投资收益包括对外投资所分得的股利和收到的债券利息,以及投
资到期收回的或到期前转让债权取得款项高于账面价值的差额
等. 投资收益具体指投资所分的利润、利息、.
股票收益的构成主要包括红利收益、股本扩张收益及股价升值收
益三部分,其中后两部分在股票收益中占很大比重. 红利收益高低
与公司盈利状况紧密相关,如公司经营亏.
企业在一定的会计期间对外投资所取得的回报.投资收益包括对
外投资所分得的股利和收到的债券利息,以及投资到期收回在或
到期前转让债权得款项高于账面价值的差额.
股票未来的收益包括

☆ ☆ ☆ ☆

▶ [Problem to work on]:
Print all the entries above. Keep each one exact.

▶ [Response area]:
投资收益包括对外投资所分得的股利和收到的债券利息,以及投
资到期收回的或到期前转让债权取得款项高于账面价值的差额
等. 投资收益具体指投资所分的利润、利息、.
股票收益的构成主要包括红利收益、股本扩张收益及股价升值收
益三部分,其中后两部分在股票收益中占很大比重. 红利收益高低
与公司盈利状况紧密相关,如公司经营亏.
企业在一定的会计期间对外投资所取得的回报.投资收益包括对
外投资所分得的股利和收到的债券利息,以及投资到期收回在或
到期前转让债权得款项高于账面价值的差额.
股票未来的收益包括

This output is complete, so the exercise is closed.